Sitting here alongside the scanner bed in the softly lit, rectory-like hospital room, silent but for the hum of the machinery, she remembered the objections of the rejectionists. The myriad religious and humanistic activists who firmly believed Transmigration to be murder, and the consciousnesses inside the Church's data banks to be nothing more than elaborate computer programs. Computers and robots can never be called alive, they said. They lack the essence of experience, merely collecting and retaining data, they said. Machines are never born, linked to the rest of the living universe through parents and their parents and their parents back to the very beginnings of life, and gestated in a process where they recapitulated their species' whole evolution, but are made whole, in a single piece. And where even a single cell comes into existence alive, indeed is alive when it is mere potentiality, the most complex machine does not even function until it is started up, dead until someone plugged it into the wall. The machine-men and machine-women are organized, not organic; synthetic, not natural.

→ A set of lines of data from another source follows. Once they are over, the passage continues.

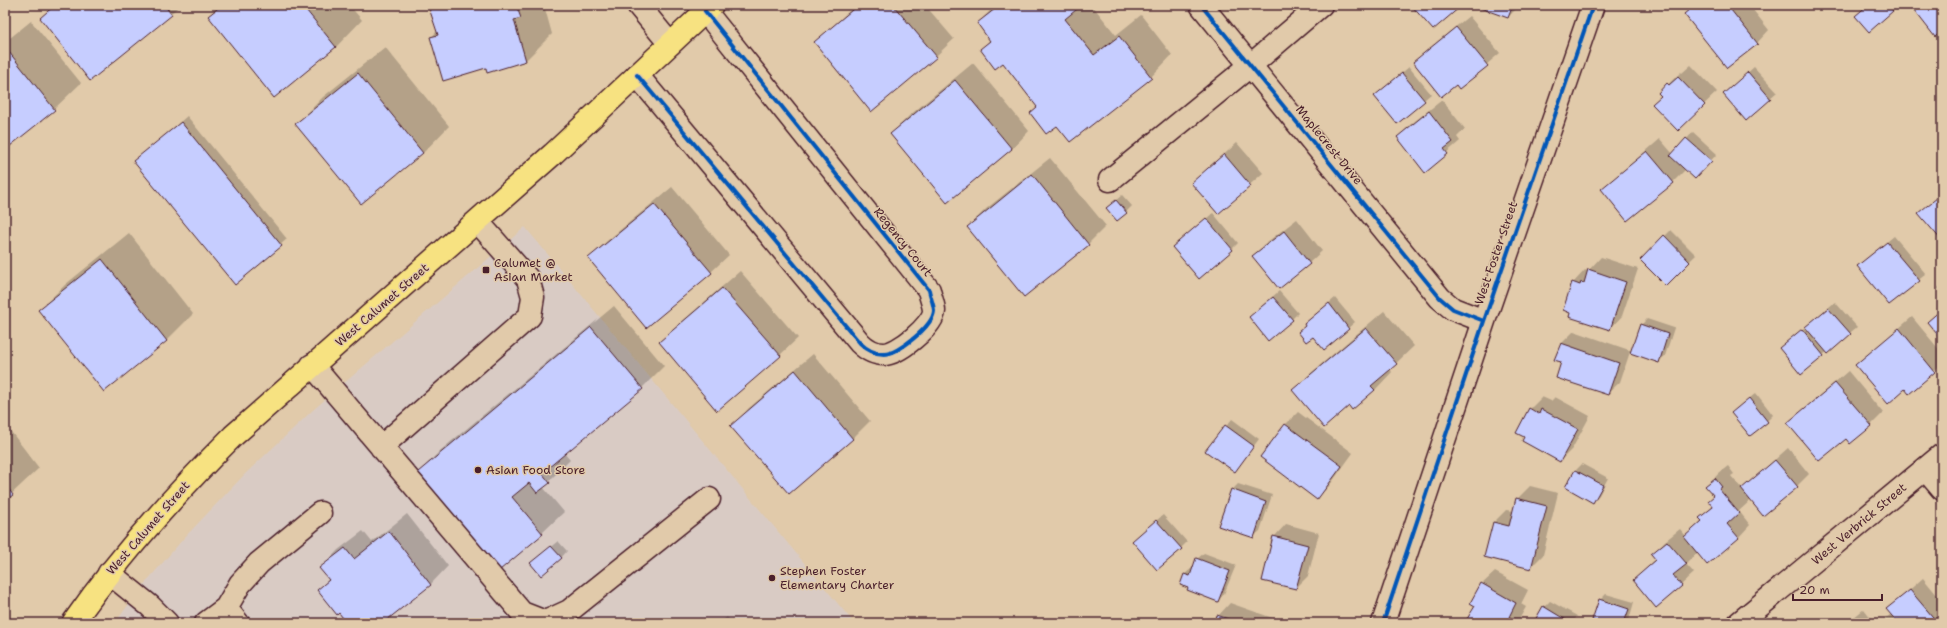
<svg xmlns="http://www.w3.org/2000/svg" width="1947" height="628" viewBox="0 0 1947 628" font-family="'Shantell Sans',sans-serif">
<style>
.built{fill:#d9cbc4}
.shadow{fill:#0003}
.building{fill:#c6cdff;stroke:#4a1f2b}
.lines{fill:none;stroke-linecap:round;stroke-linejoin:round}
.minor-casing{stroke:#4a1f2b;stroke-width:25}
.major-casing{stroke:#4a1f2b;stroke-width:25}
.minor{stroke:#e1caaa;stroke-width:22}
.major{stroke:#f7e281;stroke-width:22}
.cycleway-casing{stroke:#e1caaa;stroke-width:6}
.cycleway{stroke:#0057b8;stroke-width:4}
.poi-dot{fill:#4a1f2b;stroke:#e1caaa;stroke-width:1.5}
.labels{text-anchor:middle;stroke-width:3;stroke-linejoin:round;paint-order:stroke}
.street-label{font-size:12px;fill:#4a1f2b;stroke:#e1caaa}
.poi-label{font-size:12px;fill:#4a1f2b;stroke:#e1caaa;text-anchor:start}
</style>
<rect width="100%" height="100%" fill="#e1caaa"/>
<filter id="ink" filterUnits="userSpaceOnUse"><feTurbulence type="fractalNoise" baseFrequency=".025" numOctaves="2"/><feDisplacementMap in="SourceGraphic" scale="8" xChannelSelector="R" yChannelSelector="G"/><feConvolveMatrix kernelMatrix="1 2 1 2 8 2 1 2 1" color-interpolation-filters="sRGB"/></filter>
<g filter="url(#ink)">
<path class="built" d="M525,227L854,623H115L140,589L184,538L244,475L313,410Z"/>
<path class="shadow" d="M54,5H181L90,79L41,18Z
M221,5H349L362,20L336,47L210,16Z
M429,5H544L552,34L526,60L488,72L486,67L431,38L437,31Z
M856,5H925L954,39L936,56L815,42Z
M996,5H1092L1116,35L1141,15L1172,55L1151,77L1057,124L1038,107L1003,62L981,49L990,40L978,23Z
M1475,5H1520L1508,17Z
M1694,5H1749L1769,30L1757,43L1685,14Z
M1869,5H1898L1893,11Z
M1469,16L1500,53L1459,88L1456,84L1415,62L1427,50Z
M31,21L81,83L54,109L5,149V42Z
M385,47L449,126L423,153L297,124L323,97Z
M973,63L1029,131L1012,149L948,202L891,134L909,116Z
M1691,65L1717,92L1678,129L1659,93L1681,72L1682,73Z
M1409,67L1431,94L1397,123L1381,90Z
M1754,67L1777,92L1746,119L1724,94Z
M1442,100L1465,129L1457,137L1460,141L1425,171L1398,137L1410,125Z
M187,116L287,239L235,283L135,161Z
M1693,132L1717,154L1701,171L1686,169L1673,182L1602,189L1660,139L1673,154Z
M1237,143L1263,173L1218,213L1192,183Z
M1050,158L1106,226L1088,244L968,227L986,209Z
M672,187L729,255L711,272L589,258L607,241Z
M1122,195L1132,206L1126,212L1114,202Z
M1213,213L1238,243L1232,249L1180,241Z
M1297,219L1322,251L1309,263L1254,256L1266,243Z
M1671,230L1696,255L1666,284L1641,260Z
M129,233L193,314L167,340L104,390L39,310L66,284Z
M1894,236L1926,274L1890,303L1865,260Z
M1601,257L1638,269L1622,316L1610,329L1573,283L1585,270L1588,271Z
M740,271L798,338L780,355L660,342L678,325Z
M1942,284V293L1938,288Z
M1279,291L1298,313L1292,319L1256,311Z
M1335,298L1355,322L1324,349L1306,325L1311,318Z
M1835,302L1857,327L1801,373L1780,348Z
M614,306L664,366L642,388L564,453L570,460L543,487L564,512L542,533L419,472L441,450Z
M1384,311L1414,346L1390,369L1392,372L1375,390L1352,408L1349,405L1294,390L1311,373Z
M1912,317L1942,353V364L1909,392L1905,388L1856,365Z
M1647,319L1674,328L1665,356L1658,362L1630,352L1620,382L1607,394L1562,362L1561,344L1574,331L1632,351L1641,325Z
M813,354L870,421L853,438L789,493L732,426L749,408Z
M1848,371L1883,413L1871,425L1846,437L1788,423Z
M1756,393L1773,415L1767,421L1732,413Z
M1542,397L1551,401L1555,397L1590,416L1572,449L1560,461L1525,437L1530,409Z
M1298,412L1353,453L1329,486L1317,498L1262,457L1286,424Z
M1232,419L1259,439L1235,471L1207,450Z
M5,424L39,468L5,500Z
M1788,448L1809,474L1797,486L1751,500L1739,511L1750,525L1738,538L1698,552L1686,564L1694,573L1681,585L1634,580L1656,559L1652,554L1665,541L1680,529L1686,536L1702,520L1701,518L1713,506L1715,496L1707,486L1719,473L1728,466L1734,474L1731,476L1742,489Z
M1582,464L1608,478L1599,495L1593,501L1567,487L1576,470Z
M1238,484L1272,495L1260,531L1253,537L1232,490Z
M1530,486L1558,493L1543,555L1530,568L1485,556L1494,522L1506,510L1514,511L1517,499Z
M407,514L448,566L431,584L381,623H348L318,590L329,579L321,568L338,550L363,531L372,542Z
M1163,515L1187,542L1181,548L1139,535Z
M1286,524L1319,533L1308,576L1296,588L1274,537Z
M558,541L567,551L561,558L538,557Z
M1204,553L1236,565L1224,594L1218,601L1182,584L1185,574L1192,568L1194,569L1197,559Z
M1495,572L1528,590L1521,604L1526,607L1517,623H1476V606L1482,584Z
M1923,578L1942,601V623H1880L1891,614L1888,609Z
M1606,594L1634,602L1629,620L1639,623H1605L1600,600Z
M1550,601L1577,616L1573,623H1537L1544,607Z
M1230,603L1287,623H1215L1218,616Z
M1864,609L1875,623H1847Z
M727,617L732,623H719Z
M700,618L704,623H694Z"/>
<path class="building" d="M55,5H164L172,15L90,81L40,18Z
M222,5H302L336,47L274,98L208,16Z
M428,5H516L521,18L514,20L526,61L487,73L486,68L443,81L430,37L438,35Z
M858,5H893L937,57L871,112L814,42Z
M1000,5H1082L1065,19L1094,55L1119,36L1152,78L1070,142L1057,126L1046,134L1030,113L1037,107L1003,63L995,69L980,49L990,41L977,23Z
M1411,5H1458L1460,7L1433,30Z
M1472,5H1513L1508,18Z
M1695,5H1727L1758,44L1727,68L1684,14Z
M1868,5H1888L1893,11L1869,32L1855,16Z
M1920,5H1942V31L1935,37L1914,10Z
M1456,27L1488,66L1459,89L1456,85L1441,97L1413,62Z
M5,47L55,110L5,150Z
M1748,72L1771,99L1746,121L1723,94Z
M358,73L423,153L361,204L295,124Z
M1402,73L1425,101L1397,124L1374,96Z
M1678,77L1705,105L1678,131L1652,104L1661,96L1658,93L1667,83L1669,85Z
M955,80L1012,149L947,203L890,134Z
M1429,111L1453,142L1444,149L1448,154L1425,173L1397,137Z
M181,122L282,246L235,285L133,161Z
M1686,138L1712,161L1695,179L1670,156Z
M1647,151L1674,183L1627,221L1601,189Z
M1224,154L1251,186L1218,214L1191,183Z
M1032,174L1089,245L1024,297L967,227Z
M1942,194V241L1918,213Z
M1116,200L1127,213L1117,221L1106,208Z
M654,204L712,273L646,328L588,258Z
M1206,218L1233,250L1199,279L1172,247Z
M1284,231L1310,264L1279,289L1252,256Z
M1664,235L1690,262L1666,286L1640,260Z
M1887,242L1920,281L1889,305L1857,266Z
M102,259L167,341L104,392L38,310Z
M1588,269L1626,282L1610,330L1569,317L1570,313L1563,310L1572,282L1580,285L1581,282L1584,283Z
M722,288L781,356L717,411L659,342Z
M1273,297L1293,320L1268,341L1249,317Z
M1329,303L1349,329L1324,350L1313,337L1306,342L1298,332L1305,326L1304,324Z
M1828,308L1851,334L1828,354L1805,327Z
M1942,309V340L1927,322Z
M1640,324L1668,334L1659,363L1630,353Z
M591,327L643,389L542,473L550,483L537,493L529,483L512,497L543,534L500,570L418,472Z
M1366,328L1397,364L1371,386L1375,390L1352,410L1349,406L1324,428L1292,390Z
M1899,328L1935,372L1909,394L1905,389L1888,404L1855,365Z
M1802,329L1824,356L1801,375L1779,348Z
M1561,343L1619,363L1608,395L1556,378L1561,362L1554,360Z
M795,370L853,439L789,494L730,426Z
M1835,383L1872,426L1850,444L1846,439L1819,461L1787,423Z
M1749,398L1768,422L1750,436L1731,413Z
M1529,408L1539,414L1541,409L1578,429L1560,462L1522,441L1524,437L1516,433Z
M1285,424L1342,466L1317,500L1260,457Z
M1225,425L1254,446L1235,472L1205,451Z
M1775,460L1798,487L1763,516L1741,489Z
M1575,470L1603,485L1593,503L1565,487Z
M1715,478L1722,487L1719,489L1739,513L1727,524L1739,538L1707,565L1684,537L1702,521L1699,518L1713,507L1708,501L1714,496L1705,486Z
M5,484L13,495L5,501Z
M1231,489L1266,502L1254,538L1218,526Z
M1516,498L1547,506L1531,569L1484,557L1493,522L1509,526Z
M1156,520L1182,549L1157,570L1132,541Z
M389,531L431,585L383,623H347L339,613L337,615L317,590L329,580L319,568L345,548L354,559Z
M1273,536L1308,545L1296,589L1262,581Z
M1667,541L1687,564L1673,575L1682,586L1656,608L1633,580L1656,560L1651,554Z
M551,546L562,558L541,576L530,563Z
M1196,558L1230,571L1218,602L1187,590L1188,588L1180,585L1184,574L1190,576Z
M1481,583L1516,603L1509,617L1515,620L1513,623H1474L1467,619L1475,606L1470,603Z
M1910,590L1938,623H1898L1886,609Z
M1599,599L1629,609L1624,623H1602L1592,620Z
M1543,606L1571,623H1535L1534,622Z
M1217,615L1239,623H1214Z"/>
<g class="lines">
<defs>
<path id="minor" d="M638,5L670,44
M1201,5L1440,298L1453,309L1484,321
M637,75L860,343C867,350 874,354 884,354C898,354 933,326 934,311C934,305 930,296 929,290L705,11
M1110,180L1251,65L1321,5
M312,365L522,613L545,622L569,611L709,499
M381,447L530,316L533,297L528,279L478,222
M1925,469L1942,489
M109,573L150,606L167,623
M226,608L238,623
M206,623L226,608L240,584L259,563L320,513
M1383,623L1484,321L1593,5
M1739,623L1942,455"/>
<path id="major" d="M73,623C121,554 174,495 233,436L553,154L712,5"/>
</defs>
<use href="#minor" class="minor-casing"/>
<use href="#major" class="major-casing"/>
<use href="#minor" class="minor"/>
<use href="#major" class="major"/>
<defs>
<path id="cycleway" d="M1201,5L1440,298L1453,309L1484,321
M637,75L860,343C867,350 874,354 884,354C898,354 933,326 934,311C934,305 930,296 929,290L705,11
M1383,623L1484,321L1593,5"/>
</defs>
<use href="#cycleway" class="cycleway-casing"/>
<use href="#cycleway" class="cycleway"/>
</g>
</g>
<g class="poi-dot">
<rect x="482" y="266" width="8" height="8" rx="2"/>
<circle cx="478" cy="470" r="4"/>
<circle cx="772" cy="578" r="4"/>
</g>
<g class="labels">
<g class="street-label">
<text transform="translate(1329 145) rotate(51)" y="4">Maplecrest Drive</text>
<text transform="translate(903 242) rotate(51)" y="4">Regency Court</text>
<text transform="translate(1496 253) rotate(-71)" y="4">West Foster Street</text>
<text transform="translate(382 305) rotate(-41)" y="4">West Calumet Street</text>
<text transform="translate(1859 524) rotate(-40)" y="4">West Verbrick Street</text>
<text transform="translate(148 528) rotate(-49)" y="4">West Calumet Street</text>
</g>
<g class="poi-label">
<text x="494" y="267">Calumet @<tspan x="494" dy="14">Asian Market</tspan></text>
<text x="486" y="474">Asian Food Store</text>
<text x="780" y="575">Stephen Foster<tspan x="780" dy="14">Elementary Charter</tspan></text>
</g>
</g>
<rect width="1947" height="628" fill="none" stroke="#e1caaa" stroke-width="20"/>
<rect x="10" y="10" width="1927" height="608" fill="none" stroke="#4a1f2b" stroke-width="1.5" filter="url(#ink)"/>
<path d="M1793 594v6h89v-6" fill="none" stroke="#4a1f2b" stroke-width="2"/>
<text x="1799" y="594" font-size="12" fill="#4a1f2b" stroke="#e1caaa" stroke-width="3" paint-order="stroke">20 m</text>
</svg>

It was all metaphysical babble to the sort of hard-core rationalist, materialistic thinking Bobbie had been brought up with. What is experience but data, the materialists asked? And what are living things but nature's inventions? What are we all but information encoded in carbon? She didn't feel so sure of that now, and she thought of how no one had ever been translated back from the machine – if maybe the rejectionists were right that life could not be so readily transferred, that the laws of thermodynamics held for the soul, and something was lost in every conversion of matter and energy, and something of Pyrce would be lost in the process. Something essential.